Stone led his pony to the north side of the "coop."

Collie followed.

Away to the west he saw the hazy peaks. A lake of burning air pulsed above the flat, hot floor of the valley. Over there lay the hills and the shade and the road.... Somewhere beyond was Overland, his friend, penniless, hunted, hungry....

"She brung you?" queried the boy.

"Yes. I have seen Tenlow, the sheriff. He is willing to let you go at my request. What do you intend doing, now that you are free?"

"I don' know. Find Red, I guess."

Walter Stone nodded. "What then?"

"Oh, stick it out with Red. They'll be after him sure now. Red's my pal."

"What has he done to get the police after him?"

"Nothin'. It's the bunch."

"The bunch?"

"Uhuh. Them guys out on the Mojave. But say, are you workin' me to get next to Red and get him pinched again?"

"No. You don't have to answer me. This man Red is nothing to me, one way or the other. He took Miss Lacharme's pony, but she has overlooked that.

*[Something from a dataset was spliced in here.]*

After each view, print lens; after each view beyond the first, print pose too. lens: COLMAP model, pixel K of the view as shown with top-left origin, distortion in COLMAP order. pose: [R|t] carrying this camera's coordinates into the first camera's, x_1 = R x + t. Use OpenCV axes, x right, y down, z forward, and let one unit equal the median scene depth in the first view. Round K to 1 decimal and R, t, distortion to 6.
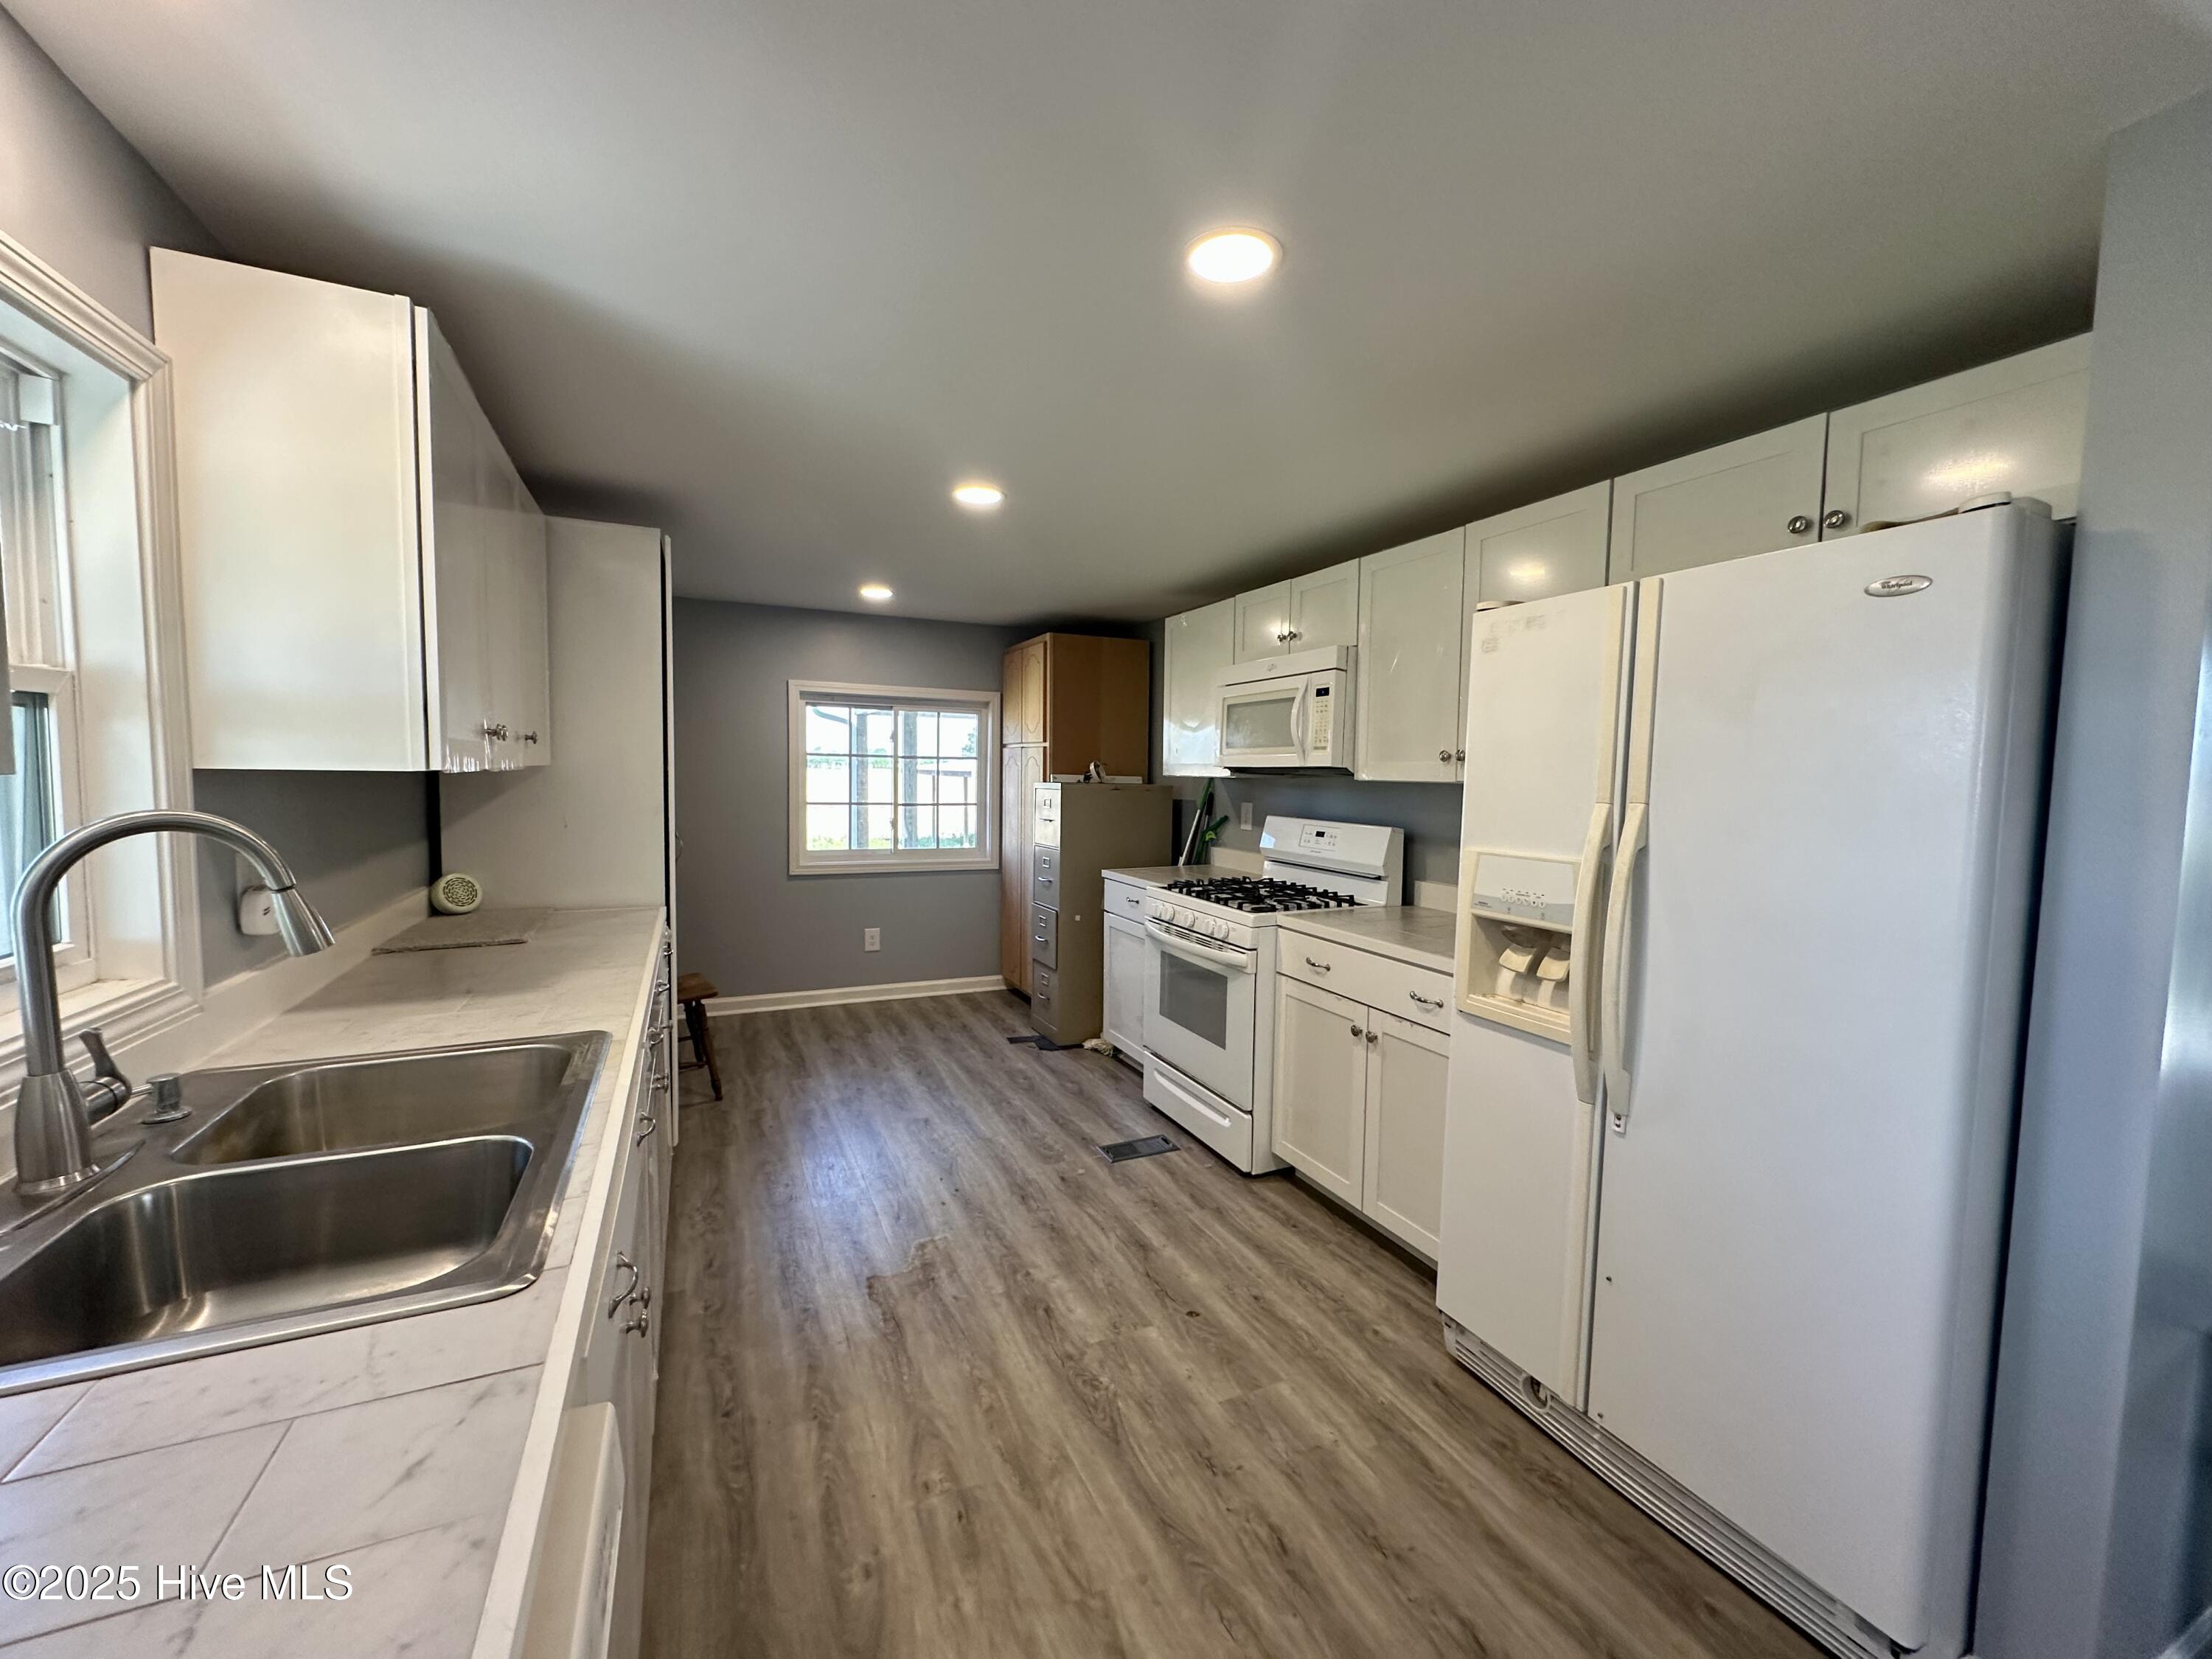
lens RADIAL K [[873.4, 0, 1089.8], [0, 873.4, 831.7], [0, 0, 1]] dist [-0.003117, 0.000344]
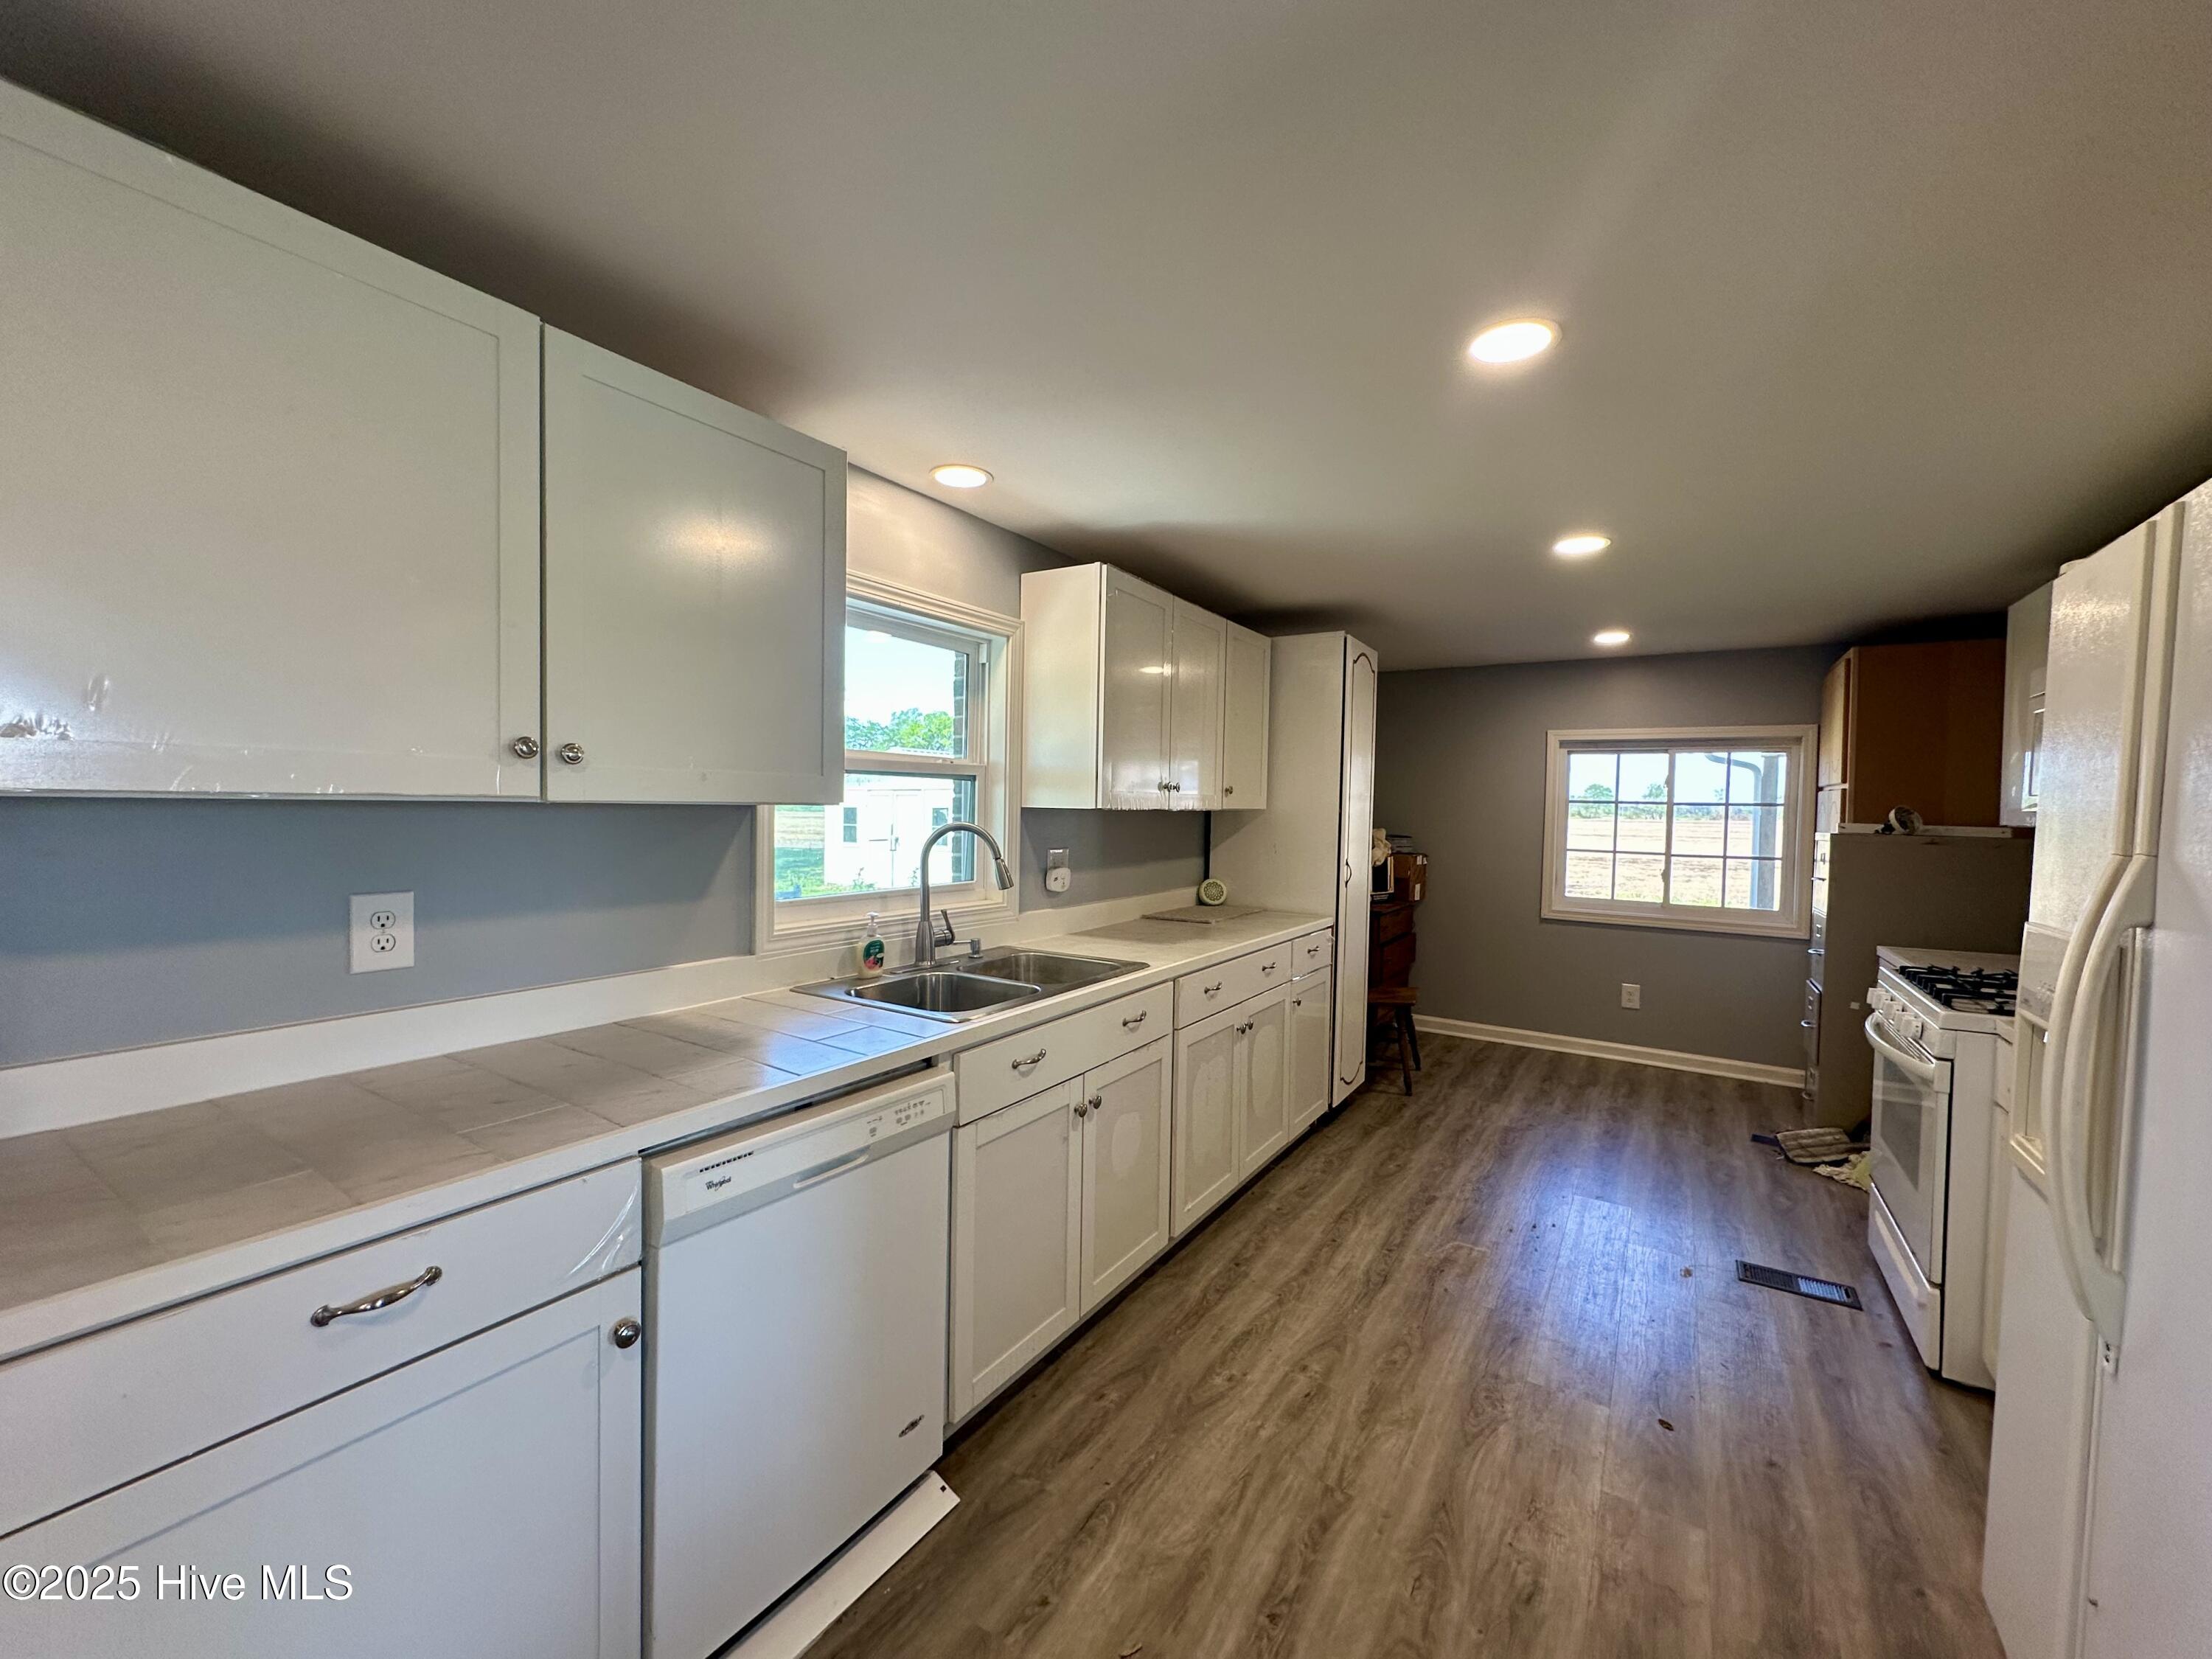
lens RADIAL K [[873.4, 0, 1114.5], [0, 873.4, 833.0], [0, 0, 1]] dist [-0.003117, 0.000344]
pose [[0.542658, 0.020362, -0.839707, 0.491868], [-0.069075, 0.997402, -0.020454, 0.010737], [0.837108, 0.069102, 0.542655, 0.014224]]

I thought, perhaps, you might care to explain your position. Perhaps you had rather not. You may go now if you wish."

"Is that straight?"

"Yes."

For several tense seconds the lad gazed at his questioner. Finally his gaze shifted to the hills. "I guess you're straight," he said presently.

"I guess she wouldn't have you for a relation if you wasn't straight."

The elder man laughed. "That's right--she wouldn't, young man."

"How's the sheriff guy?" asked the boy.

"He's getting along well enough. What made you ask?"

"Oh, nothin'. I hate to see any guy get hurt."

"I'm glad to hear you say that. I begin to think you are a bigger man than he is."

"Me?" And Collie flushed, misunderstanding the other's drift. "I guess you're kiddin'."